What does the month of May mean for you? Is it the thought of spending time with Mom? Camping on Memorial Day? Digging in the garden? Picnics with friends? Taking a long hike to a favorite outdoor spot?

No matter what gets you excited, it will surely include a memorable parade of meals to enjoy using Melissa’s organic produce. If you’re short on ideas, here are a couple of recipes that can help.

It’s commonly said here in the U.S. that we have a grand appreciation for moms and apple pie. Perhaps it’s time to put a little twist on the pie you’ll make for mom or your picnic this year! Since it’s spring, let me suggest that we get a little adventurous and add a springtime favorite to our familiar pie. Have I piqued your curiosity? Are you thinking…rhubarb? Strawberries? Mangoes? All these would be very good and delicious choices and would probably go great combined with apples in pie. But I’m talking about something else— something I never would put together had my daughter not called to tell me about her evening out with friends in Portland. That’s when she first tried homemade Roasted Beet and Apple Pie. Beets in pie? You might be wondering— I did too! And yet it works and works quite well.
Image of beets
Organic beets are in season right now, and Melissa’s has them. Plus, beets are uncommonly good for you! Beta vulgaris is Latin for common (vulgaris) beet (beta)—but what’s common about a vegetable whose root and top are edible, nutritious, and versatile? Beets can be boiled, roasted, or steamed with the skin on. Once cooked, the skin slips off easily. They can also be grated raw into salads, and the greens can be steamed, sautéed, or cut and eaten raw. Both are low in calories. Beetroots contain 0% saturated fat, are rich in silicon, and are a fair source of vitamin C and fiber.
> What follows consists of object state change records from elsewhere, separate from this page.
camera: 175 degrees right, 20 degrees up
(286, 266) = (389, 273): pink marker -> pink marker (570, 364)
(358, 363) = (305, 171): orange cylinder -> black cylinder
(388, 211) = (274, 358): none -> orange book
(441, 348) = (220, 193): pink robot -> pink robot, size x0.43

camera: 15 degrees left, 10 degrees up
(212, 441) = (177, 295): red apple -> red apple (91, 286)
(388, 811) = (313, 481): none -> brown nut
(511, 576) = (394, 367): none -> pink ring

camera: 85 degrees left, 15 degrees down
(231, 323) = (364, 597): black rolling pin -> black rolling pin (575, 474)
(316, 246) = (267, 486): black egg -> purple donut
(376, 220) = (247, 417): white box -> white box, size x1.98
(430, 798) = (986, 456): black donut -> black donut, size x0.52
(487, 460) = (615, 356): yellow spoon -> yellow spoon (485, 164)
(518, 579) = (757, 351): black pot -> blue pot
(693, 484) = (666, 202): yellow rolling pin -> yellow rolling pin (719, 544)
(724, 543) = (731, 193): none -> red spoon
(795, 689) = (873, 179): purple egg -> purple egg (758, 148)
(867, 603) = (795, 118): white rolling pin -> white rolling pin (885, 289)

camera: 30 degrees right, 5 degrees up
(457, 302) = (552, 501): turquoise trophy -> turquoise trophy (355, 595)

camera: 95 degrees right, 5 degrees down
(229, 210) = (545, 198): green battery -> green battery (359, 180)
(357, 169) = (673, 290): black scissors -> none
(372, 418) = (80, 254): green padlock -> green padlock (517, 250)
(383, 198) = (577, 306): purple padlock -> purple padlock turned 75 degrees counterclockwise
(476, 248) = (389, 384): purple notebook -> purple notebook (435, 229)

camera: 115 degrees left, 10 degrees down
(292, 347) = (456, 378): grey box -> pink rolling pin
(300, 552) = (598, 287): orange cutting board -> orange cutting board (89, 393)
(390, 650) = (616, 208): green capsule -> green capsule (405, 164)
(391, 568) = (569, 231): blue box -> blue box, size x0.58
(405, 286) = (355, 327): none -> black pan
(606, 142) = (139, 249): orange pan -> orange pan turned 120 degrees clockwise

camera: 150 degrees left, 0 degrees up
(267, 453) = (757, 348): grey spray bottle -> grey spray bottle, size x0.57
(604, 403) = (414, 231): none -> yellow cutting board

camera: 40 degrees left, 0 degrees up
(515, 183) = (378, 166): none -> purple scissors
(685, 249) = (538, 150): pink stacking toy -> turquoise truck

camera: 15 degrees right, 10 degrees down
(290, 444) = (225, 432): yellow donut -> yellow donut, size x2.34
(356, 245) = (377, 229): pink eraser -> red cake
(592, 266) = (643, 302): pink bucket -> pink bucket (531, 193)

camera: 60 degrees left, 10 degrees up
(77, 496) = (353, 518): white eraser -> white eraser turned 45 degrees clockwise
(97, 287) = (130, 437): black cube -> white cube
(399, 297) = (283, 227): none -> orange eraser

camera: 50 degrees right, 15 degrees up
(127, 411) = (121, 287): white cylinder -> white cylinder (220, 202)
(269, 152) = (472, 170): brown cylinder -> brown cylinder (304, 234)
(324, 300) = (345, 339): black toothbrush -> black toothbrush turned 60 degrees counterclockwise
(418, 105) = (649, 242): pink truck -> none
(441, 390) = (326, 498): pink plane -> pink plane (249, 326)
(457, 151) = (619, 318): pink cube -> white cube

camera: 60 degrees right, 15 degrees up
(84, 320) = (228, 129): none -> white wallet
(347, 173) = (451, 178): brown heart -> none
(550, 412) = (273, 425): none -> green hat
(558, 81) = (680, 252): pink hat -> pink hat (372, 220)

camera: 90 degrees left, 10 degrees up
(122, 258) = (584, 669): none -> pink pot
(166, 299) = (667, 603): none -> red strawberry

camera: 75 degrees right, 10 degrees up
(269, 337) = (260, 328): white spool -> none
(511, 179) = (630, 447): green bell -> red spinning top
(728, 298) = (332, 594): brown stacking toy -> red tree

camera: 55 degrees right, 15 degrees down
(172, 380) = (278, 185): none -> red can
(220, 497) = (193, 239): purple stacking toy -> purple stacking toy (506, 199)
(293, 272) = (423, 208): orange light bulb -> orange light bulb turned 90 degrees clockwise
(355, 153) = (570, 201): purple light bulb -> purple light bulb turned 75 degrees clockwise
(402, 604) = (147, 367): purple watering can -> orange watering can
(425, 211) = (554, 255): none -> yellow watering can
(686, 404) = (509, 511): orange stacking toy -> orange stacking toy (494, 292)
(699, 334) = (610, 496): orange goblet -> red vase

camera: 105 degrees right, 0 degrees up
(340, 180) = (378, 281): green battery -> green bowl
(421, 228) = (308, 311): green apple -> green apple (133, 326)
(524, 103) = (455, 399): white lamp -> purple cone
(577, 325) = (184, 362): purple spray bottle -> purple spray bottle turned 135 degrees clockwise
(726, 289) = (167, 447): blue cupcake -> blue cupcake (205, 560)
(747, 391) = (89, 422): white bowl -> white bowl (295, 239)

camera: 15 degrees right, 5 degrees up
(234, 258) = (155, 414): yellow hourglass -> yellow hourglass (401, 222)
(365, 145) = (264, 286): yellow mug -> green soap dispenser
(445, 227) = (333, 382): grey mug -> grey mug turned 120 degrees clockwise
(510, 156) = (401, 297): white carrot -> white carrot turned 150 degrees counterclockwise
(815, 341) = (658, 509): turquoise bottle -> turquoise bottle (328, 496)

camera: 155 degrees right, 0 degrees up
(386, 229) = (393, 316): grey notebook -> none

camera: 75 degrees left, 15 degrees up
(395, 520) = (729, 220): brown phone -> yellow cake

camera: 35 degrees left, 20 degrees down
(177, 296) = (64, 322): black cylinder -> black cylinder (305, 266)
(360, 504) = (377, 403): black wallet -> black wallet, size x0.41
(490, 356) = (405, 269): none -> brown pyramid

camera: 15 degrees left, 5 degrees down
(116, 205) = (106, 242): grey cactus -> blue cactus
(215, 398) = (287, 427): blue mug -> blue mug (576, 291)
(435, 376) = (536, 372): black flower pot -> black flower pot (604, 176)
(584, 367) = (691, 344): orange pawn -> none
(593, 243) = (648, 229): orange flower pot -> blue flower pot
They’re said to benefit the heart and liver, calm nerves, improve circulation, aid digestion, and promote healthy menstruation. Beet greens, like chard, are rich in vitamin A and contain calcium and phosphorus. Plus, their fiber and sweetness perfectly complement this pie’s other star player, the apple.

I found this recipe in A Year of Pies: A Seasonal Tour of Home Baked Pies by Ashley English, and adapted it slightly for my tastes. I recommend using your favorite crust recipe and preparing it according to standard pie-making protocol.

Roasted Beet and Apple Pie
Makes one 9-inch pie

Ingredients
For the filling
2 pounds Melissa’s organic beets, peeled and cubed
2 Melissa’s organic apples, peeled, cored, and quartered (I like Pink Lady, but you can use your favorite firm apple
1 to 2 tablespoons olive oil
Freshly ground black pepper, to taste
1 pound small curd cottage cheese
5 large eggs, beaten
2 tablespoons horseradish
3 tablespoons white wine vinegar
2 tablespoons fresh dill, chopped
2 teaspoons granulated sugar
1 teaspoon sea salt
1 teaspoon paprika

For the top of the pie, you might want to add this unexpected pièce de résistance: horseradish cream!

For the horseradish cream you’ll need
1 cup sour cream or crème fraiche
2 teaspoons prepared horseradish

Directions
Preheat the oven to 400°F. Toss the beets and apples with the olive oil on a rimmed baking sheet. Add the ground pepper, and then roast for 45 to 50 minutes (until the beets are soft), shuffling the beets and apples on the pan every so often. Remove from the oven and allow to cool for about 15 minutes.

In a food processor, combine the beets, apples, cottage cheese, eggs, horseradish, vinegar, dill, sugar, salt, and paprika. Blend until smooth, then pour into the prepared crust.

Bake for 45 minutes, or until the crust is golden and the filling doesn’t jiggle when you shake the pie plate.

While the pie bakes, make the horseradish cream. Combine the horseradish and sour cream in a small bowl and refrigerate.

Remove the pie from the oven and let cool for at least 30 minutes. Serve topped with horseradish cream. While some of your fellow picnic friends may be a little shy to try it, once they do, they’ll be sad that you didn’t bring another.